In summary, I understand why the "direction of no ascent" is what it is.

If I could somehow intuitively understand that the "direction of steepest ascent" when climbing a mountain is always perpendicular to the direction of no ascent, then I would understand why the gradient is in the direction of steepest ascent.

Thanks!


One more thing...

I tagged this question as a soft question simply because I'm looking for intuitive answers more than mathematical proofs, and it's hard to say whether or not intuitive answers are correct.

Copied and pasted from a comment below...
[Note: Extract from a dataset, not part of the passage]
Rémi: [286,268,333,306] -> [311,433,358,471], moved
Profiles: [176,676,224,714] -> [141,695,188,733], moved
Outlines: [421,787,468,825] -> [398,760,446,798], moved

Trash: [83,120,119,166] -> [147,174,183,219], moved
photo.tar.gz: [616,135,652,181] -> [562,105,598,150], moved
I'd like to be able to picture myself standing on the surface of a smooth hill, standing over a spot where someone took a bright neon marker and traced out a level-curve on that hill, and picture the hill in such a way that the direction in which the hill is steepest is OBVIOUSLY perpendicular to that hill. And as of now, I just can't! It seems just as plausible that some OTHER direction not perpendicular to that bright yellow level-curve could be the steepest direction instead!


Solution 1:

I don't know how helpful this will be, it's just the way I sometimes like to picture it.
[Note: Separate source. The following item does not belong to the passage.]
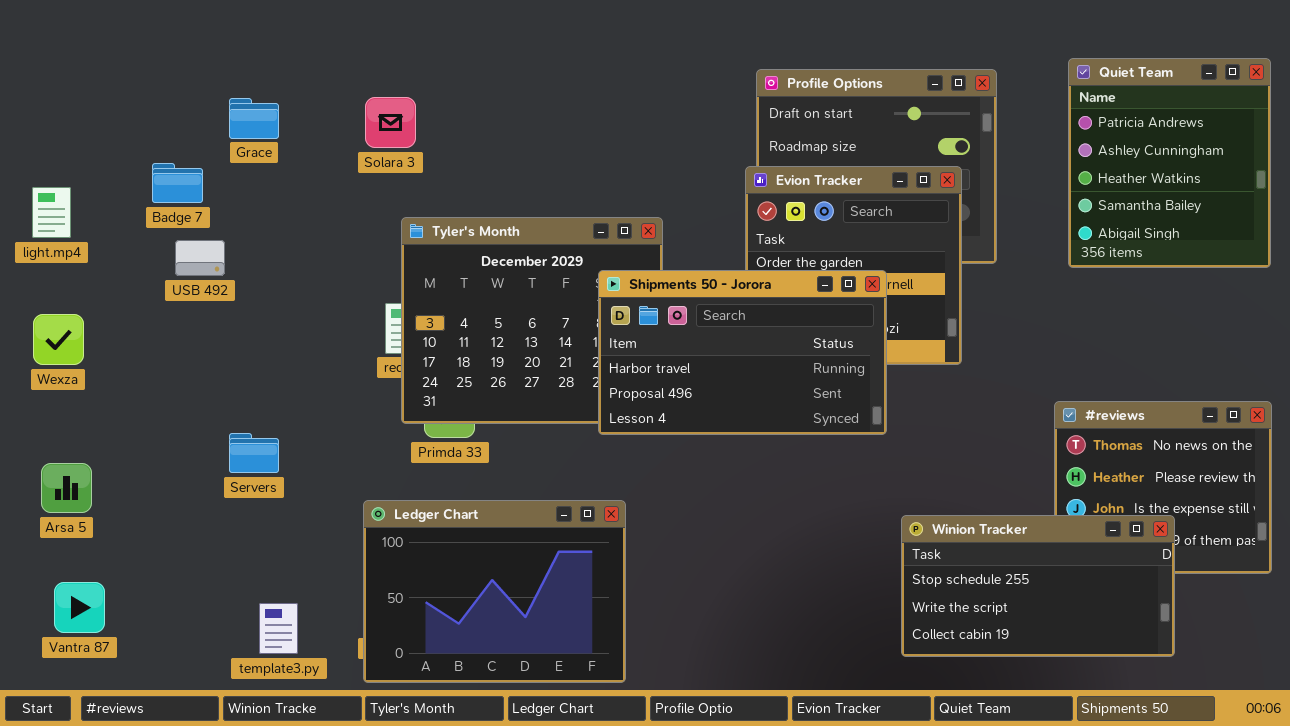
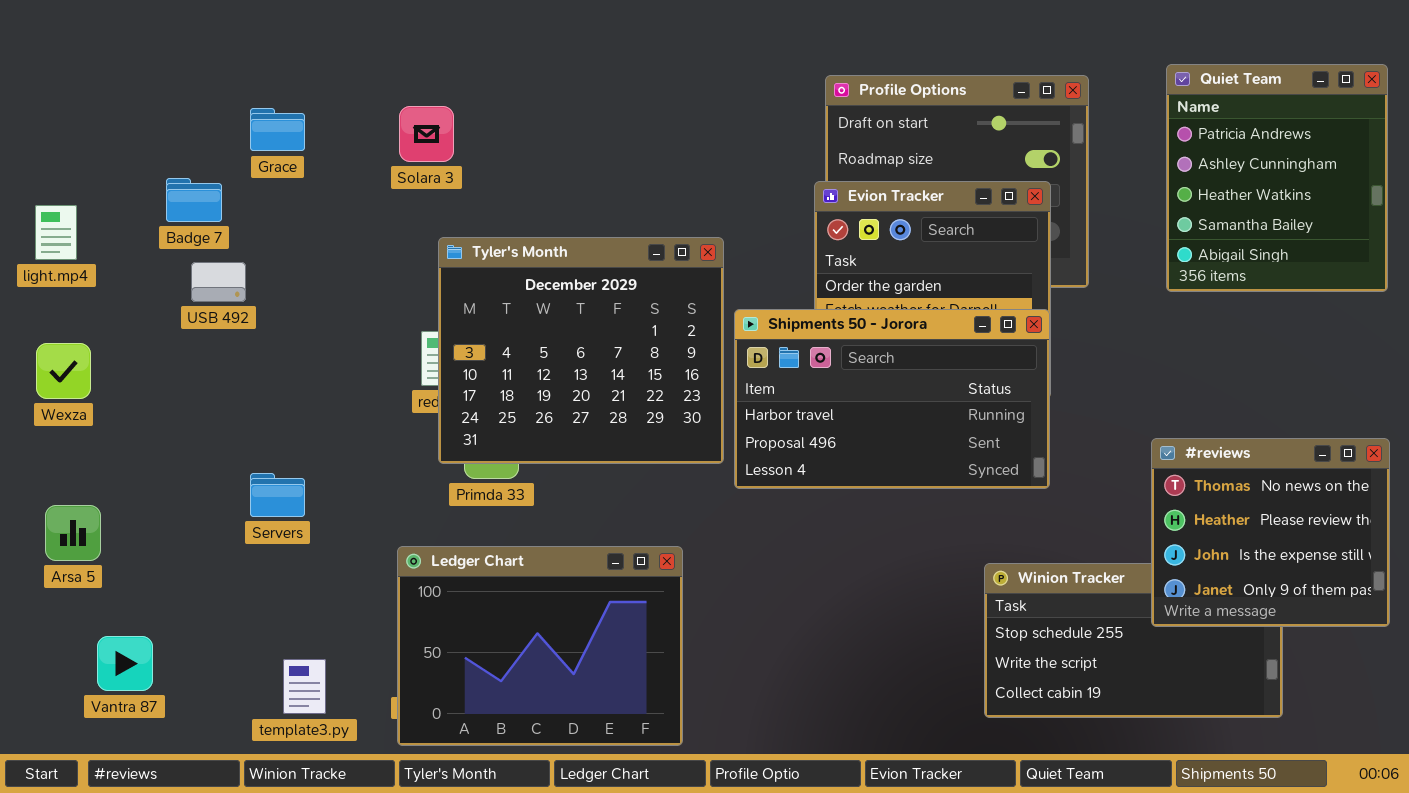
Shipments 50 - Jorora: [598,270,887,435] -> [734,309,1050,489], moved
#reviews: [1054,401,1272,574] -> [1151,438,1390,627], raised
Vantra 87: [54,582,105,633] -> [97,636,153,691], moved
Since your hill is smooth, it's locally just a plane (more precisely, there exists a tangent plane which is an approximation that is at least quadratically good).

Now take this plane and cut out a small disk where you're standing (it will in general be slanted). Draw its horizontal diameter, which is (a piece of) a level set. If you grab the disk at the points where this diameter intersects the boundary and look at it head-on, being careful to only rotate it about the vertical axis, you may be able to convince yourself that indeed the only possibility is going perpendicular to the diameter.

This is rather vague, I hope it's not completely useless.

Solution 2:

An old question, but a good one, so ...

As you have described, imagine yourself standing on a contour line of the hill (a curve where height is constant). You want to go uphill as quickly as possible.

Imagine another contour line at a height that’s a tiny bit higher than the one you’re currently on. If “tiny” is small enough, the two contour lines will be almost parallel in the small region around your feet.

To go uphill as quickly as possible, you need to follow the shortest path from your current point to the higher contour. That shortest path between the two contour lines is in a direction that’s perpendicular to both of them.

Simple examples of a hill are a hemisphere or a cone with vertical axis. In both cases the two contour lines are circles, so the shortest path between them is pretty obvious.